Pictures paired with source code:
== Segment start ==
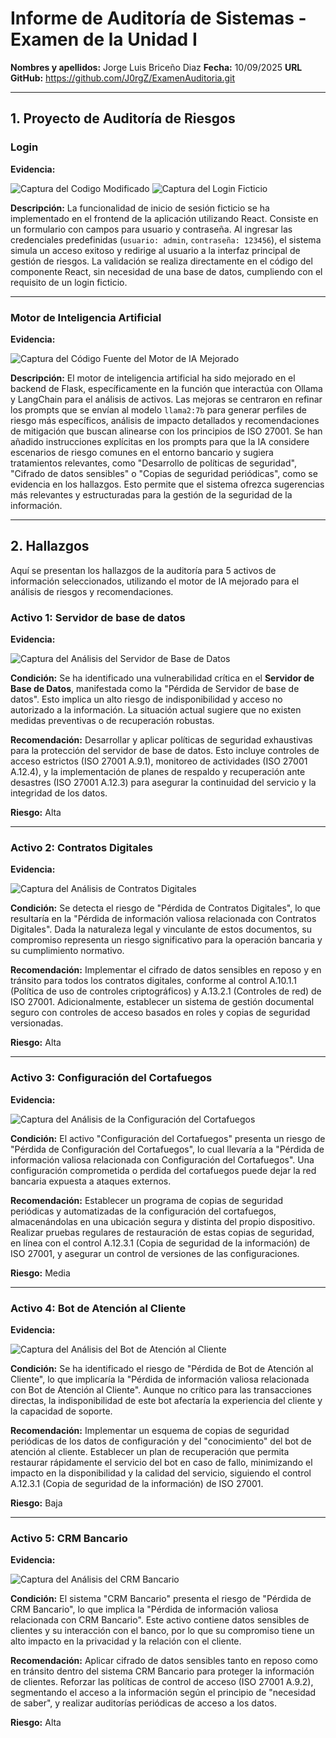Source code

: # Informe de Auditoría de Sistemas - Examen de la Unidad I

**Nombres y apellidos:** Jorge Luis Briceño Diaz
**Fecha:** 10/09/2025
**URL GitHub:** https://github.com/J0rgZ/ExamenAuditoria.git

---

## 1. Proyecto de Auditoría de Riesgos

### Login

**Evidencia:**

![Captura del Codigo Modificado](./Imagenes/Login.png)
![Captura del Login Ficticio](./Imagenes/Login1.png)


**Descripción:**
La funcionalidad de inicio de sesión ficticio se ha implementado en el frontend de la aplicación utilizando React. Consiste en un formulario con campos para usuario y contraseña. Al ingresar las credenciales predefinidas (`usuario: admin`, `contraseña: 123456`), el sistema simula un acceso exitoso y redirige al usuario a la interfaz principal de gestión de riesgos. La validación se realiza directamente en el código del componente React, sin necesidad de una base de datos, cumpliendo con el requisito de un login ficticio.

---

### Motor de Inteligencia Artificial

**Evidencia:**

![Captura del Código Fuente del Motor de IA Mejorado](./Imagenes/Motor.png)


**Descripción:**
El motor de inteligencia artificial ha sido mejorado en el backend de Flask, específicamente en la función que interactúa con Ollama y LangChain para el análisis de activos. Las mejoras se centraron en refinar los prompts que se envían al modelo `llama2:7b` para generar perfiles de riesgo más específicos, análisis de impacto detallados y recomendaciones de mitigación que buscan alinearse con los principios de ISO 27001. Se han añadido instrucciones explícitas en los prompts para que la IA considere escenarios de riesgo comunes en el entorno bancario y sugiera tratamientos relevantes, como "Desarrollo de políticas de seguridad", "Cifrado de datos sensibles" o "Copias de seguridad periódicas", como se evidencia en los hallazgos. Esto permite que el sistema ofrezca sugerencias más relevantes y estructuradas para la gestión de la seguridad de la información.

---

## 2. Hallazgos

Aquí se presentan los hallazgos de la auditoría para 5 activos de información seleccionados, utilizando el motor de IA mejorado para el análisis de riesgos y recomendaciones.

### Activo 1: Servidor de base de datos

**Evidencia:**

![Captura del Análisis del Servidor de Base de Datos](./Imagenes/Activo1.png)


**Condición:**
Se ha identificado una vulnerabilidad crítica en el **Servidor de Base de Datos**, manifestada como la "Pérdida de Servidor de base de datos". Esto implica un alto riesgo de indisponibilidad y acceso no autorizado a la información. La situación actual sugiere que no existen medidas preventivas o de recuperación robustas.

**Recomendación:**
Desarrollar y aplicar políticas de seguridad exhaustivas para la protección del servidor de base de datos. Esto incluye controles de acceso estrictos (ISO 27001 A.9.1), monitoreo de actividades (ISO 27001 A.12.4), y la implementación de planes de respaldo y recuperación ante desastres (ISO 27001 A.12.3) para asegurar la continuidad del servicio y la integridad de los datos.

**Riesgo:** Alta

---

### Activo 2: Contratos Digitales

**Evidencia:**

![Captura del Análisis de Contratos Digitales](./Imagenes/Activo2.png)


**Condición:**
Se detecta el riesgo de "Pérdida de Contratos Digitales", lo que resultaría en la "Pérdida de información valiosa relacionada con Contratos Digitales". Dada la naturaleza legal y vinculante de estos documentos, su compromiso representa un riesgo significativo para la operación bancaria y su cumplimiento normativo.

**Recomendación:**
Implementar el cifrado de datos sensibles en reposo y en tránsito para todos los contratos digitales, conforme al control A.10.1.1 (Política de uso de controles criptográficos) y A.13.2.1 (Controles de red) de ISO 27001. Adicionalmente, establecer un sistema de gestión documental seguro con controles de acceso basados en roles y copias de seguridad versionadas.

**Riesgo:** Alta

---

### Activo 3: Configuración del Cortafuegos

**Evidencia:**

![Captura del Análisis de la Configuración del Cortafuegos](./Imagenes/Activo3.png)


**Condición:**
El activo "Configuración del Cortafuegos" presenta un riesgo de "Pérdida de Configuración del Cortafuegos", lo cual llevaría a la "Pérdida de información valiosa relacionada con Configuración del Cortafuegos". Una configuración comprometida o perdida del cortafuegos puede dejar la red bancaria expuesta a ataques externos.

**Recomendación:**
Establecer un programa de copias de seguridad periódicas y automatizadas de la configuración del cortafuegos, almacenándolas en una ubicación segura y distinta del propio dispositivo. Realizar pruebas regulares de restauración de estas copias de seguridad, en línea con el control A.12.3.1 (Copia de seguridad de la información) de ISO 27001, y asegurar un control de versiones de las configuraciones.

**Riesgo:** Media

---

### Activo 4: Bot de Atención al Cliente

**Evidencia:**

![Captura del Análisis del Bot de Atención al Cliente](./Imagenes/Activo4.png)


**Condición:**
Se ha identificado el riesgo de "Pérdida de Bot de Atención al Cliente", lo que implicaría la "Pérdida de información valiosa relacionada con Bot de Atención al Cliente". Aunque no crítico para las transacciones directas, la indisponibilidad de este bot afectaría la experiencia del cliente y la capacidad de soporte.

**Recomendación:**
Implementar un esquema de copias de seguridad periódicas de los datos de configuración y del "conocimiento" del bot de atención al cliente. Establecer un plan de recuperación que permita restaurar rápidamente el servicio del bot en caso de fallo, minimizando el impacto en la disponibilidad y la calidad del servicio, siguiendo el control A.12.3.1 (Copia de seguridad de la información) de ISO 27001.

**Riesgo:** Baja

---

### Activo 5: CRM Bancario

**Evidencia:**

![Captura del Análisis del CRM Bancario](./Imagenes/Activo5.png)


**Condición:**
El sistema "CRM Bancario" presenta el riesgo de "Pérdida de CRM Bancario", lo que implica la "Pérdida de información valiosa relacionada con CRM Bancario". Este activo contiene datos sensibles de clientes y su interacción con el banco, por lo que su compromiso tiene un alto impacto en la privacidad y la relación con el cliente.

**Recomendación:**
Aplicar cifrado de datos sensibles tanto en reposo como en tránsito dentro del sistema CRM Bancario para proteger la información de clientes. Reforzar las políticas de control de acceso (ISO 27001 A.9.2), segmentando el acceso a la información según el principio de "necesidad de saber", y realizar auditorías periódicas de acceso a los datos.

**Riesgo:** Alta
== Segment end ==
Task directions: Print the records above word for word, omitting any picture they contain.

Written response:
Source code

: # Informe de Auditoría de Sistemas - Examen de la Unidad I

**Nombres y apellidos:** Jorge Luis Briceño Diaz
**Fecha:** 10/09/2025
**URL GitHub:** https://github.com/J0rgZ/ExamenAuditoria.git

---

## 1. Proyecto de Auditoría de Riesgos

### Login

**Evidencia:**

![Captura del Codigo Modificado](./Imagenes/Login.png)
![Captura del Login Ficticio](./Imagenes/Login1.png)


**Descripción:**
La funcionalidad de inicio de sesión ficticio se ha implementado en el frontend de la aplicación utilizando React. Consiste en un formulario con campos para usuario y contraseña. Al ingresar las credenciales predefinidas (`usuario: admin`, `contraseña: 123456`), el sistema simula un acceso exitoso y redirige al usuario a la interfaz principal de gestión de riesgos. La validación se realiza directamente en el código del componente React, sin necesidad de una base de datos, cumpliendo con el requisito de un login ficticio.

---

### Motor de Inteligencia Artificial

**Evidencia:**

![Captura del Código Fuente del Motor de IA Mejorado](./Imagenes/Motor.png)


**Descripción:**
El motor de inteligencia artificial ha sido mejorado en el backend de Flask, específicamente en la función que interactúa con Ollama y LangChain para el análisis de activos. Las mejoras se centraron en refinar los prompts que se envían al modelo `llama2:7b` para generar perfiles de riesgo más específicos, análisis de impacto detallados y recomendaciones de mitigación que buscan alinearse con los principios de ISO 27001. Se han añadido instrucciones explícitas en los prompts para que la IA considere escenarios de riesgo comunes en el entorno bancario y sugiera tratamientos relevantes, como "Desarrollo de políticas de seguridad", "Cifrado de datos sensibles" o "Copias de seguridad periódicas", como se evidencia en los hallazgos. Esto permite que el sistema ofrezca sugerencias más relevantes y estructuradas para la gestión de la seguridad de la información.

---

## 2. Hallazgos

Aquí se presentan los hallazgos de la auditoría para 5 activos de información seleccionados, utilizando el motor de IA mejorado para el análisis de riesgos y recomendaciones.

### Activo 1: Servidor de base de datos

**Evidencia:**

![Captura del Análisis del Servidor de Base de Datos](./Imagenes/Activo1.png)


**Condición:**
Se ha identificado una vulnerabilidad crítica en el **Servidor de Base de Datos**, manifestada como la "Pérdida de Servidor de base de datos". Esto implica un alto riesgo de indisponibilidad y acceso no autorizado a la información. La situación actual sugiere que no existen medidas preventivas o de recuperación robustas.

**Recomendación:**
Desarrollar y aplicar políticas de seguridad exhaustivas para la protección del servidor de base de datos. Esto incluye controles de acceso estrictos (ISO 27001 A.9.1), monitoreo de actividades (ISO 27001 A.12.4), y la implementación de planes de respaldo y recuperación ante desastres (ISO 27001 A.12.3) para asegurar la continuidad del servicio y la integridad de los datos.

**Riesgo:** Alta

---

### Activo 2: Contratos Digitales

**Evidencia:**

![Captura del Análisis de Contratos Digitales](./Imagenes/Activo2.png)


**Condición:**
Se detecta el riesgo de "Pérdida de Contratos Digitales", lo que resultaría en la "Pérdida de información valiosa relacionada con Contratos Digitales". Dada la naturaleza legal y vinculante de estos documentos, su compromiso representa un riesgo significativo para la operación bancaria y su cumplimiento normativo.

**Recomendación:**
Implementar el cifrado de datos sensibles en reposo y en tránsito para todos los contratos digitales, conforme al control A.10.1.1 (Política de uso de controles criptográficos) y A.13.2.1 (Controles de red) de ISO 27001. Adicionalmente, establecer un sistema de gestión documental seguro con controles de acceso basados en roles y copias de seguridad versionadas.

**Riesgo:** Alta

---

### Activo 3: Configuración del Cortafuegos

**Evidencia:**

![Captura del Análisis de la Configuración del Cortafuegos](./Imagenes/Activo3.png)


**Condición:**
El activo "Configuración del Cortafuegos" presenta un riesgo de "Pérdida de Configuración del Cortafuegos", lo cual llevaría a la "Pérdida de información valiosa relacionada con Configuración del Cortafuegos". Una configuración comprometida o perdida del cortafuegos puede dejar la red bancaria expuesta a ataques externos.

**Recomendación:**
Establecer un programa de copias de seguridad periódicas y automatizadas de la configuración del cortafuegos, almacenándolas en una ubicación segura y distinta del propio dispositivo. Realizar pruebas regulares de restauración de estas copias de seguridad, en línea con el control A.12.3.1 (Copia de seguridad de la información) de ISO 27001, y asegurar un control de versiones de las configuraciones.

**Riesgo:** Media

---

### Activo 4: Bot de Atención al Cliente

**Evidencia:**

![Captura del Análisis del Bot de Atención al Cliente](./Imagenes/Activo4.png)


**Condición:**
Se ha identificado el riesgo de "Pérdida de Bot de Atención al Cliente", lo que implicaría la "Pérdida de información valiosa relacionada con Bot de Atención al Cliente". Aunque no crítico para las transacciones directas, la indisponibilidad de este bot afectaría la experiencia del cliente y la capacidad de soporte.

**Recomendación:**
Implementar un esquema de copias de seguridad periódicas de los datos de configuración y del "conocimiento" del bot de atención al cliente. Establecer un plan de recuperación que permita restaurar rápidamente el servicio del bot en caso de fallo, minimizando el impacto en la disponibilidad y la calidad del servicio, siguiendo el control A.12.3.1 (Copia de seguridad de la información) de ISO 27001.

**Riesgo:** Baja

---

### Activo 5: CRM Bancario

**Evidencia:**

![Captura del Análisis del CRM Bancario](./Imagenes/Activo5.png)


**Condición:**
El sistema "CRM Bancario" presenta el riesgo de "Pérdida de CRM Bancario", lo que implica la "Pérdida de información valiosa relacionada con CRM Bancario". Este activo contiene datos sensibles de clientes y su interacción con el banco, por lo que su compromiso tiene un alto impacto en la privacidad y la relación con el cliente.

**Recomendación:**
Aplicar cifrado de datos sensibles tanto en reposo como en tránsito dentro del sistema CRM Bancario para proteger la información de clientes. Reforzar las políticas de control de acceso (ISO 27001 A.9.2), segmentando el acceso a la información según el principio de "necesidad de saber", y realizar auditorías periódicas de acceso a los datos.

**Riesgo:** Alta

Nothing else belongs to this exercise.